Studiando la semiotica ci si imbatte spesso nel concetto di eterotopia, termine coniato da Michel Foucault per indicare quegli spazi che hanno la particolare caratteristica di essere connessi a tutti gli altri spazi, ma in modo tale da sospendere, neutralizzare o invertire l’insieme dei rapporti che essi stessi designano, riflettono o rispecchiano. Tra le varie caratteristiche che Foucalt rileva riguardo alle eterotipie, ce ne è una che definisce questi spazi come un sistemi d’apertura e di chiusura che al contempo creano isolamento e penetrabilità. Non sappiamo se Luca Guadagnino sia ispirato a questo, ma sicuramente questi concetti sono alla base di We Are Who We Are.
Prodotta per HBO e distribuita in Italia da Sky Atlantic, We Are Who We Are racconta le vicende di un quattordicenne newyorkése, Fraser (Jack Dylan Grazer), che si trova catapultato in una nuova realtà, la base militare american a Chioggia, vicino Venezia. Sua madre, infatti, è stata eletta come nuovo comandante della base e quindi l’intera famiglia è stata costretta a trasferirsi. È proprio nello spazio in cui i protagonisti si troveranno a vivere che prendono vita tutte le dinamiche tipiche di un’eterotopia.

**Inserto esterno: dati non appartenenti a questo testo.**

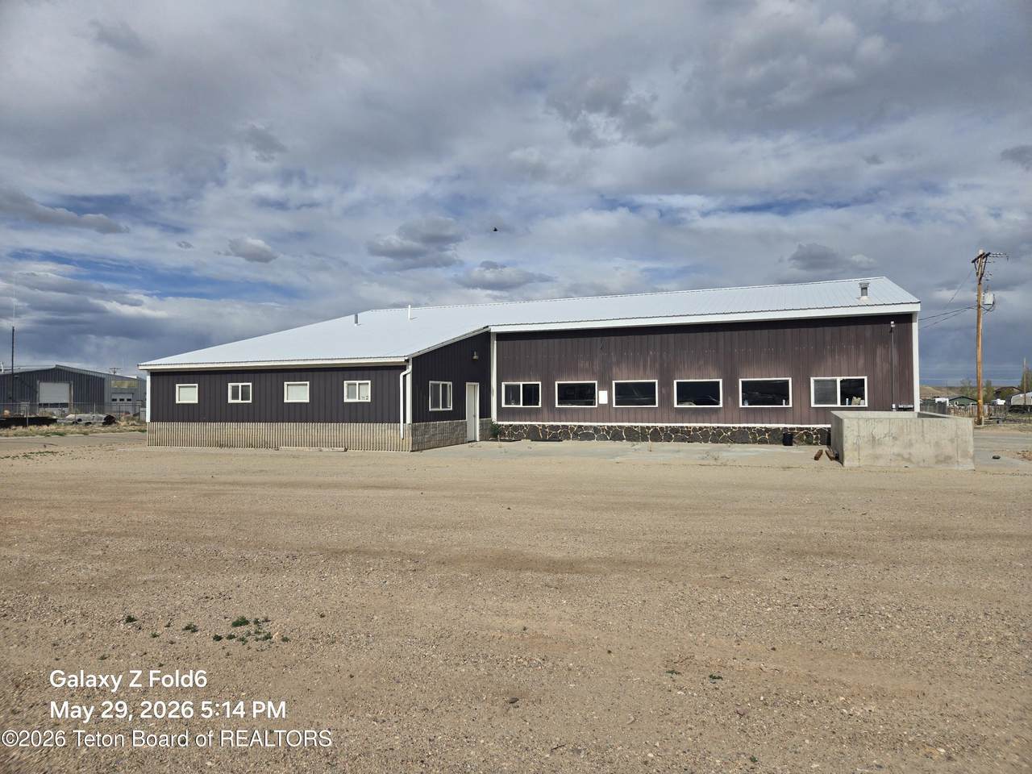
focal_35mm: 23
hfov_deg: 73.9
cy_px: 387
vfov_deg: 58.9
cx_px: 516
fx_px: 686
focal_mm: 5.4
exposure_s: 1/3717
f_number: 1.8
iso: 25
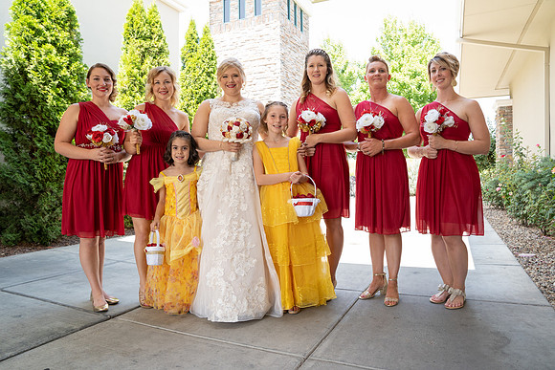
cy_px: 185
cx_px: 278
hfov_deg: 73.7
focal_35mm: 24
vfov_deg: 53.2
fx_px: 370
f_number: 5
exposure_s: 1/200
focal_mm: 24
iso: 640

Lo stile di Guadagnino, che negli ultimi anni ha raggiunto la visibilità mondiale grazie a Call Me By Your Name, è chiaro e percepibile fin dalle prime scene. Tutto è estremamente vero e autentico, senza sovrastrutture finzionali, il che è molto strano se pensiamo ai tantissimi teen drama di scarso livello degli ultimi anni. I protagonisti sono persone normali, con le loro sfaccettature sociali, sessuali e morali, ma i tanti temi toccati sono mostrati con normalità e contemporaneità, senza scadere nel classico politically correct tanto chiacchierato.
We Are Who We Are è una serie basata sui contrasti. Il primo contrasto è spaziale: da una parte la base militare, un luogo dinamico, con regole ferree, in cui le persone non possono esprimere veramente chi sono, ma devono portare la grigia divisa dell’esercito, dall’altra la città di Chioggia, un centro che ci viene mostrato come se il tempo non passasse mai, in cui gli anziani giocando a carte al bar e dove nulla di inaspettato accade. Il secondo contrasto è culturale. L’opera di Guadagnino è allo stesso tempo sia una serie americana che parla dell’Italia, sia una serie italiana che racconta il pensiero degli statunitensi all’alba dell’elezione del presidente Trump.
Un terzo contrasto è certamente quello tra i due giovani protagonisti, Frazer e Caitilin (Jordan Kristine Seamón). Il primo è un ragazzo che ama vestirsi in modo estroverso, tingersi i capelli e ascoltare musica. La sua famiglia è composta da due mamme e appare chiaro fin dall’inizio come la sua identità sessuale non gli sia ancora ben chiara. Caitilin, invece, ha origini nigeriane, vive da più tempo nella base, e vorrebbe essere un ragazzo, si veste coi i vestiti del padre e con lo stesso ama praticare la boxe. Allo stesso tempo inizia ad avere le sue prime esperienze sessuali con il suo fidanzato, senza però sembrare davvero sicura.
Con We Are Who We Are Guadagnino segue la scia di altri grandi registi italiani come Paolo Sorrentino e Matteo Rovere, portando il proprio stile e la propria poetica dal grande al piccolo schermo. Il risultato è un teen drama che nel sua racconto del reale, si posizione subito come una mosca bianca all’interno del genere. Una storia adatta a qualsiasi target, dai giovani stessi ai genitori, che permette di riflettere su cosa sia veramente l’adolescenza e su come oggi non si può abbassare la testa di fronte a tematiche come la sessualità e il multiculturalismo.